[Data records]
------------------------------------

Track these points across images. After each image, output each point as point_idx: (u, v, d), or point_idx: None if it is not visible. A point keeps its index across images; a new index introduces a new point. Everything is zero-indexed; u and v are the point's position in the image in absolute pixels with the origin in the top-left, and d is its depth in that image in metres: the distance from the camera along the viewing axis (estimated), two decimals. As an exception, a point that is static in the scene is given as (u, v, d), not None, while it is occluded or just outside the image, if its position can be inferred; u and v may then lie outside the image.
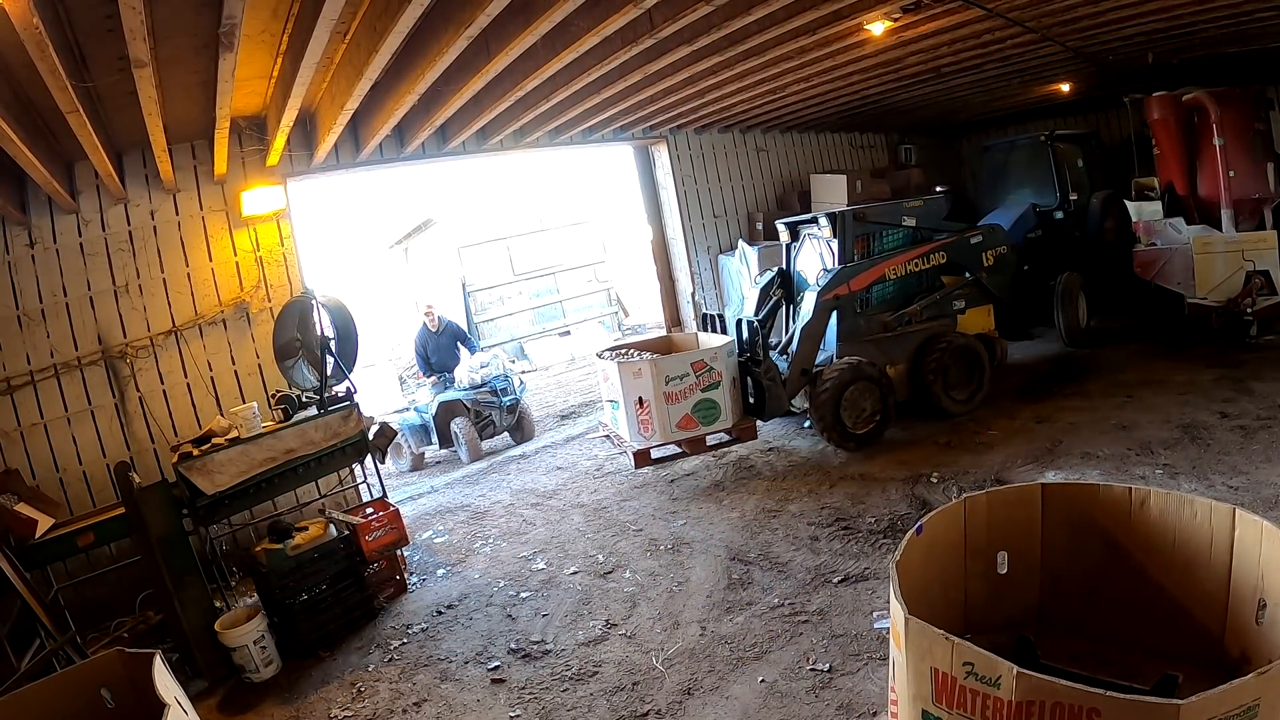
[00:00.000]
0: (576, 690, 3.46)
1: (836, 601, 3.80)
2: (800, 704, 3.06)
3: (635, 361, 5.78)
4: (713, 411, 5.69)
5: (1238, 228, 7.16)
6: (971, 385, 6.40)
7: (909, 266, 6.41)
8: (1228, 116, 7.20)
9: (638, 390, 5.62)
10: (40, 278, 5.20)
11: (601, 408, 6.76)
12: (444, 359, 8.00)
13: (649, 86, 5.90)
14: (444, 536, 5.77)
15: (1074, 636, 2.37)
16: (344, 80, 4.54)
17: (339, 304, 5.05)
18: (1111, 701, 1.45)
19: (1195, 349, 6.90)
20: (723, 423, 5.73)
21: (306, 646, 4.23)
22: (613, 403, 6.03)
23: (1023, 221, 8.41)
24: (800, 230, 6.83)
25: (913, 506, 4.73)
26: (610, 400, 6.10)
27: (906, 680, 1.80)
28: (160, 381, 5.56)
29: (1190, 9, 5.80)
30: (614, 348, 6.56)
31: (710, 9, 4.24)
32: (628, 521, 5.34)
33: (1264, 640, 1.91)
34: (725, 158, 9.02)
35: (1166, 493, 2.20)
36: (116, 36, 3.07)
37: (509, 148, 7.16)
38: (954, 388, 6.30)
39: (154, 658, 2.35)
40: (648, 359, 5.75)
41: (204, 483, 4.09)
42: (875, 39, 5.51)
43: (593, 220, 15.84)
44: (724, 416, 5.72)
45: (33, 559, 4.00)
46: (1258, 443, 4.69)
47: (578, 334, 14.74)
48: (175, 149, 5.36)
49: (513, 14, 3.86)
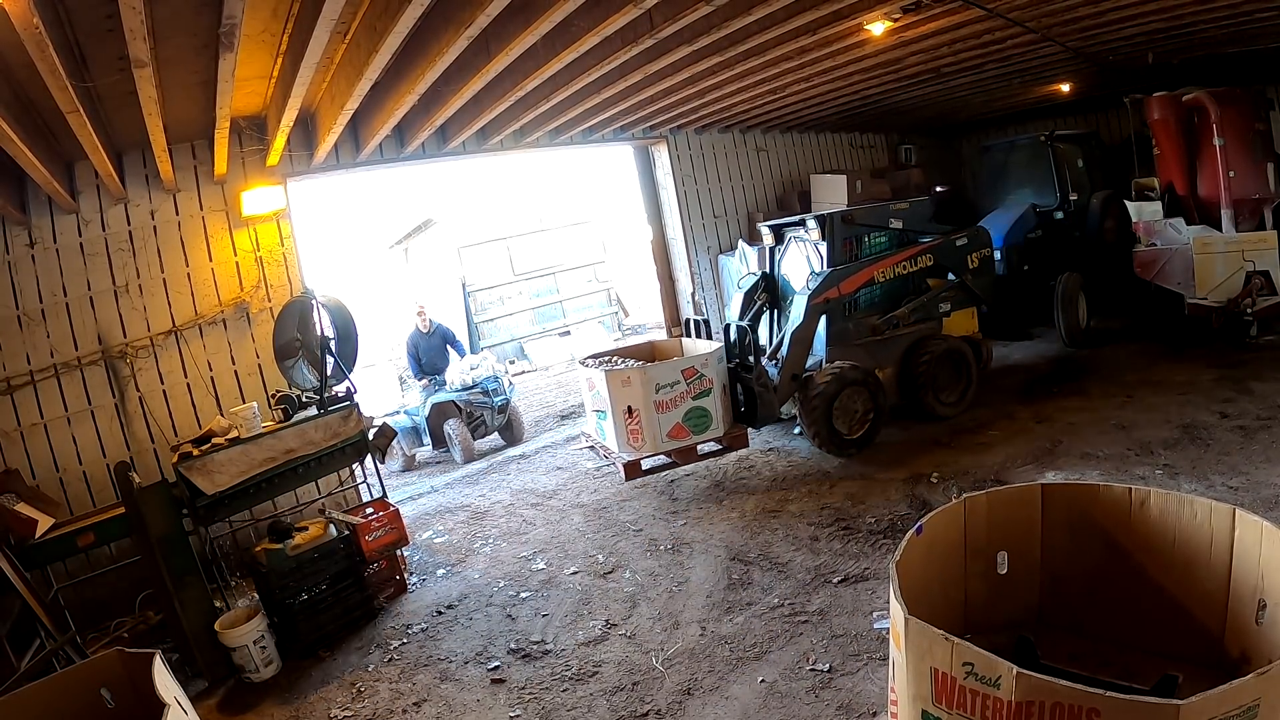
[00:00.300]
0: (576, 690, 3.46)
1: (836, 601, 3.80)
2: (800, 704, 3.06)
3: (624, 369, 5.59)
4: (704, 420, 5.55)
5: (1238, 228, 7.16)
6: (960, 388, 6.39)
7: (897, 269, 6.35)
8: (1228, 116, 7.19)
9: (626, 399, 5.44)
10: (40, 278, 5.20)
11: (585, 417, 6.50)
12: (434, 360, 8.09)
13: (649, 86, 5.89)
14: (444, 536, 5.77)
15: (1074, 636, 2.37)
16: (344, 80, 4.54)
17: (339, 304, 5.05)
18: (1111, 701, 1.45)
19: (1195, 349, 6.90)
20: (714, 431, 5.62)
21: (306, 646, 4.23)
22: (599, 413, 5.80)
23: (1023, 222, 8.42)
24: (785, 233, 6.74)
25: (913, 506, 4.73)
26: (596, 410, 5.86)
27: (906, 680, 1.80)
28: (160, 381, 5.56)
29: (1190, 9, 5.80)
30: (597, 355, 6.43)
31: (710, 9, 4.24)
32: (628, 521, 5.34)
33: (1264, 640, 1.91)
34: (725, 158, 9.02)
35: (1166, 493, 2.20)
36: (116, 36, 3.07)
37: (509, 148, 7.16)
38: (943, 390, 6.29)
39: (154, 658, 2.36)
40: (637, 366, 5.60)
41: (204, 483, 4.09)
42: (875, 39, 5.51)
43: (593, 220, 15.83)
44: (715, 425, 5.60)
45: (33, 559, 4.00)
46: (1258, 443, 4.70)
47: (578, 334, 14.73)
48: (175, 149, 5.36)
49: (513, 14, 3.85)
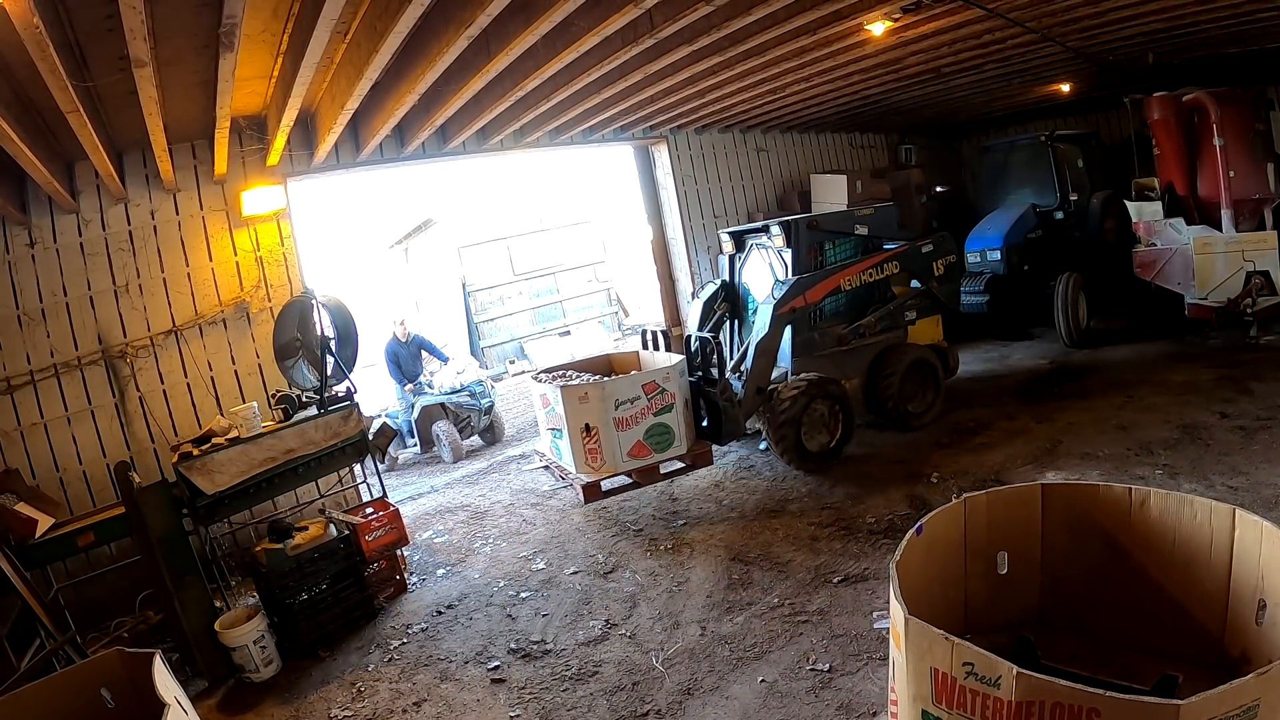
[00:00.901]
0: (576, 690, 3.46)
1: (836, 601, 3.80)
2: (800, 704, 3.06)
3: (581, 385, 5.26)
4: (666, 437, 5.26)
5: (1238, 228, 7.15)
6: (928, 398, 6.32)
7: (864, 277, 6.18)
8: (1228, 116, 7.19)
9: (584, 416, 5.11)
10: (40, 277, 5.20)
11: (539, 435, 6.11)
12: (412, 367, 8.51)
13: (649, 86, 5.89)
14: (444, 536, 5.77)
15: (1074, 636, 2.37)
16: (344, 80, 4.54)
17: (339, 304, 5.06)
18: (1111, 701, 1.45)
19: (1195, 349, 6.90)
20: (677, 449, 5.33)
21: (306, 646, 4.23)
22: (554, 431, 5.45)
23: (1023, 222, 8.42)
24: (746, 240, 6.54)
25: (913, 506, 4.73)
26: (552, 429, 5.51)
27: (906, 680, 1.80)
28: (160, 381, 5.56)
29: (1191, 9, 5.80)
30: (550, 369, 6.15)
31: (710, 9, 4.23)
32: (628, 521, 5.34)
33: (1264, 640, 1.91)
34: (725, 158, 9.02)
35: (1166, 493, 2.20)
36: (116, 36, 3.07)
37: (509, 148, 7.16)
38: (910, 400, 6.20)
39: (154, 658, 2.35)
40: (596, 381, 5.32)
41: (204, 482, 4.09)
42: (875, 39, 5.50)
43: (593, 220, 15.82)
44: (678, 442, 5.32)
45: (33, 559, 4.00)
46: (1257, 443, 4.70)
47: (578, 334, 14.72)
48: (175, 149, 5.36)
49: (513, 14, 3.85)
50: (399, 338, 8.39)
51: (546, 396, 5.46)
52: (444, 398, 8.15)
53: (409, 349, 8.47)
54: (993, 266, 8.29)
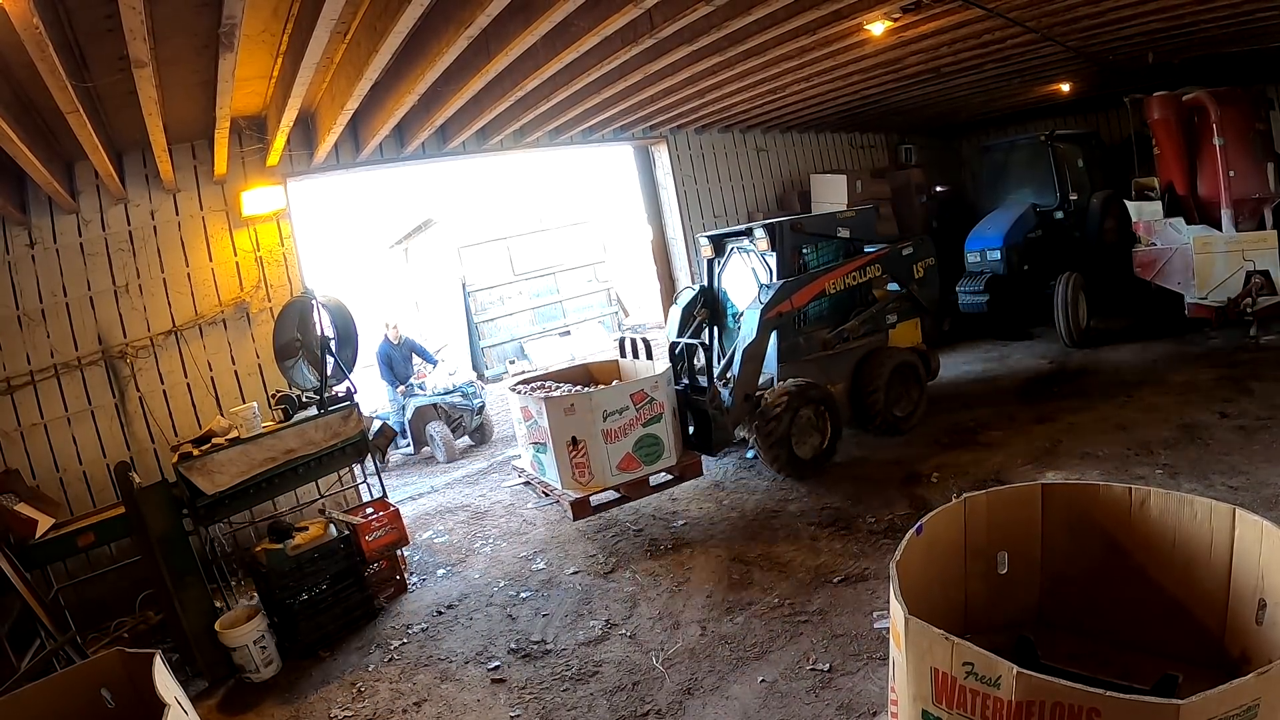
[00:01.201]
0: (577, 690, 3.46)
1: (836, 601, 3.80)
2: (800, 704, 3.06)
3: (566, 396, 5.02)
4: (656, 448, 5.04)
5: (1238, 228, 7.15)
6: (912, 401, 6.30)
7: (847, 280, 6.11)
8: (1228, 116, 7.18)
9: (570, 429, 4.84)
10: (40, 278, 5.20)
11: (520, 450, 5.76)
12: (403, 369, 8.63)
13: (649, 86, 5.89)
14: (444, 536, 5.77)
15: (1074, 636, 2.36)
16: (344, 80, 4.54)
17: (339, 304, 5.05)
18: (1111, 701, 1.45)
19: (1195, 349, 6.90)
20: (667, 460, 5.12)
21: (306, 646, 4.23)
22: (537, 445, 5.15)
23: (1023, 222, 8.42)
24: (726, 244, 6.42)
25: (913, 506, 4.73)
26: (535, 443, 5.20)
27: (906, 680, 1.80)
28: (160, 381, 5.56)
29: (1191, 9, 5.80)
30: (528, 380, 5.87)
31: (710, 9, 4.24)
32: (628, 521, 5.34)
33: (1264, 640, 1.90)
34: (725, 158, 9.02)
35: (1166, 493, 2.20)
36: (116, 36, 3.07)
37: (509, 148, 7.16)
38: (895, 404, 6.16)
39: (154, 658, 2.35)
40: (582, 392, 5.09)
41: (204, 483, 4.09)
42: (875, 39, 5.50)
43: (593, 220, 15.82)
44: (668, 453, 5.11)
45: (33, 559, 4.00)
46: (1257, 443, 4.70)
47: (578, 334, 14.73)
48: (175, 149, 5.36)
49: (513, 14, 3.85)
50: (391, 340, 8.51)
51: (528, 409, 5.16)
52: (437, 398, 8.29)
53: (401, 351, 8.61)
54: (992, 266, 8.29)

------------------------------------

Using the data above, write out every line exactly, leaving the images behind.

Track these points across images. After each image, output each point as point_idx: (u, v, d), or point_idx: None if it is not visible. A point keeps its index across images; a new index introduces a new point. Everything is zero-indexed; u and v are the point's position in the image in absolute pixels with the origin in the top-left, and d is its depth in that image in metres: the distance from the camera along the viewing axis (estimated), two decimals. As an exception, a point that is static in the scene is given as (u, v, d), not None, while it is occluded or just outside the image, if its position can be inferred; u and v may then lie outside the image.
[00:00.000]
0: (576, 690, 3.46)
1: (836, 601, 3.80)
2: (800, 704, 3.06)
3: (635, 361, 5.78)
4: (713, 411, 5.69)
5: (1238, 228, 7.16)
6: (971, 385, 6.40)
7: (909, 266, 6.41)
8: (1228, 116, 7.20)
9: (638, 390, 5.62)
10: (40, 278, 5.20)
11: (601, 408, 6.76)
12: (444, 359, 8.00)
13: (649, 86, 5.90)
14: (444, 536, 5.77)
15: (1074, 636, 2.37)
16: (344, 80, 4.54)
17: (339, 304, 5.05)
18: (1111, 701, 1.45)
19: (1195, 349, 6.90)
20: (723, 423, 5.73)
21: (306, 646, 4.23)
22: (613, 403, 6.03)
23: (1023, 221, 8.41)
24: (800, 230, 6.83)
25: (913, 506, 4.73)
26: (610, 400, 6.10)
27: (906, 680, 1.80)
28: (160, 381, 5.56)
29: (1190, 9, 5.80)
30: (614, 348, 6.56)
31: (710, 9, 4.24)
32: (628, 521, 5.34)
33: (1264, 640, 1.91)
34: (725, 158, 9.02)
35: (1166, 493, 2.20)
36: (116, 36, 3.07)
37: (509, 148, 7.16)
38: (954, 388, 6.30)
39: (154, 658, 2.35)
40: (648, 359, 5.75)
41: (204, 483, 4.09)
42: (875, 39, 5.51)
43: (593, 220, 15.84)
44: (724, 416, 5.72)
45: (33, 559, 4.00)
46: (1258, 443, 4.69)
47: (578, 334, 14.74)
48: (175, 149, 5.36)
49: (513, 14, 3.86)
[00:00.300]
0: (576, 690, 3.46)
1: (836, 601, 3.80)
2: (800, 704, 3.06)
3: (624, 369, 5.59)
4: (704, 420, 5.55)
5: (1238, 228, 7.16)
6: (960, 388, 6.39)
7: (897, 269, 6.35)
8: (1228, 116, 7.19)
9: (626, 399, 5.44)
10: (40, 278, 5.20)
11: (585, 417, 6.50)
12: (434, 360, 8.09)
13: (649, 86, 5.89)
14: (444, 536, 5.77)
15: (1074, 636, 2.37)
16: (344, 80, 4.54)
17: (339, 304, 5.05)
18: (1111, 701, 1.45)
19: (1195, 349, 6.90)
20: (714, 431, 5.62)
21: (306, 646, 4.23)
22: (599, 413, 5.80)
23: (1023, 222, 8.42)
24: (785, 233, 6.74)
25: (913, 506, 4.73)
26: (596, 410, 5.86)
27: (906, 680, 1.80)
28: (160, 381, 5.56)
29: (1190, 9, 5.80)
30: (597, 355, 6.43)
31: (710, 9, 4.24)
32: (628, 521, 5.34)
33: (1264, 640, 1.91)
34: (725, 158, 9.02)
35: (1166, 493, 2.20)
36: (116, 36, 3.07)
37: (509, 148, 7.16)
38: (943, 390, 6.29)
39: (154, 658, 2.36)
40: (637, 366, 5.60)
41: (204, 483, 4.09)
42: (875, 39, 5.51)
43: (593, 220, 15.83)
44: (715, 425, 5.60)
45: (33, 559, 4.00)
46: (1258, 443, 4.70)
47: (578, 334, 14.73)
48: (175, 149, 5.36)
49: (513, 14, 3.85)
[00:00.901]
0: (576, 690, 3.46)
1: (836, 601, 3.80)
2: (800, 704, 3.06)
3: (581, 385, 5.26)
4: (666, 437, 5.26)
5: (1238, 228, 7.15)
6: (928, 398, 6.32)
7: (864, 277, 6.18)
8: (1228, 116, 7.19)
9: (584, 416, 5.11)
10: (40, 277, 5.20)
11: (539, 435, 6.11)
12: (412, 367, 8.51)
13: (649, 86, 5.89)
14: (444, 536, 5.77)
15: (1074, 636, 2.37)
16: (344, 80, 4.54)
17: (339, 304, 5.06)
18: (1111, 701, 1.45)
19: (1195, 349, 6.90)
20: (677, 449, 5.33)
21: (306, 646, 4.23)
22: (554, 431, 5.45)
23: (1023, 222, 8.42)
24: (746, 240, 6.54)
25: (913, 506, 4.73)
26: (552, 429, 5.51)
27: (906, 680, 1.80)
28: (160, 381, 5.56)
29: (1191, 9, 5.80)
30: (550, 369, 6.15)
31: (710, 9, 4.23)
32: (628, 521, 5.34)
33: (1264, 640, 1.91)
34: (725, 158, 9.02)
35: (1166, 493, 2.20)
36: (116, 36, 3.07)
37: (509, 148, 7.16)
38: (910, 400, 6.20)
39: (154, 658, 2.35)
40: (596, 381, 5.32)
41: (204, 482, 4.09)
42: (875, 39, 5.50)
43: (593, 220, 15.82)
44: (678, 442, 5.32)
45: (33, 559, 4.00)
46: (1257, 443, 4.70)
47: (578, 334, 14.72)
48: (175, 149, 5.36)
49: (513, 14, 3.85)
50: (399, 338, 8.39)
51: (546, 396, 5.46)
52: (444, 398, 8.15)
53: (409, 349, 8.47)
54: (993, 266, 8.29)
[00:01.201]
0: (577, 690, 3.46)
1: (836, 601, 3.80)
2: (800, 704, 3.06)
3: (566, 396, 5.02)
4: (656, 448, 5.04)
5: (1238, 228, 7.15)
6: (912, 401, 6.30)
7: (847, 280, 6.11)
8: (1228, 116, 7.18)
9: (570, 429, 4.84)
10: (40, 278, 5.20)
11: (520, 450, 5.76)
12: (403, 369, 8.63)
13: (649, 86, 5.89)
14: (444, 536, 5.77)
15: (1074, 636, 2.36)
16: (344, 80, 4.54)
17: (339, 304, 5.05)
18: (1111, 701, 1.45)
19: (1195, 349, 6.90)
20: (667, 460, 5.12)
21: (306, 646, 4.23)
22: (537, 445, 5.15)
23: (1023, 222, 8.42)
24: (726, 244, 6.42)
25: (913, 506, 4.73)
26: (535, 443, 5.20)
27: (906, 680, 1.80)
28: (160, 381, 5.56)
29: (1191, 9, 5.80)
30: (528, 380, 5.87)
31: (710, 9, 4.24)
32: (628, 521, 5.34)
33: (1264, 640, 1.90)
34: (725, 158, 9.02)
35: (1166, 493, 2.20)
36: (116, 36, 3.07)
37: (509, 148, 7.16)
38: (895, 404, 6.16)
39: (154, 658, 2.35)
40: (582, 392, 5.09)
41: (204, 483, 4.09)
42: (875, 39, 5.50)
43: (593, 220, 15.82)
44: (668, 453, 5.11)
45: (33, 559, 4.00)
46: (1257, 443, 4.70)
47: (578, 334, 14.73)
48: (175, 149, 5.36)
49: (513, 14, 3.85)
50: (391, 340, 8.51)
51: (528, 409, 5.16)
52: (437, 398, 8.29)
53: (401, 351, 8.61)
54: (992, 266, 8.29)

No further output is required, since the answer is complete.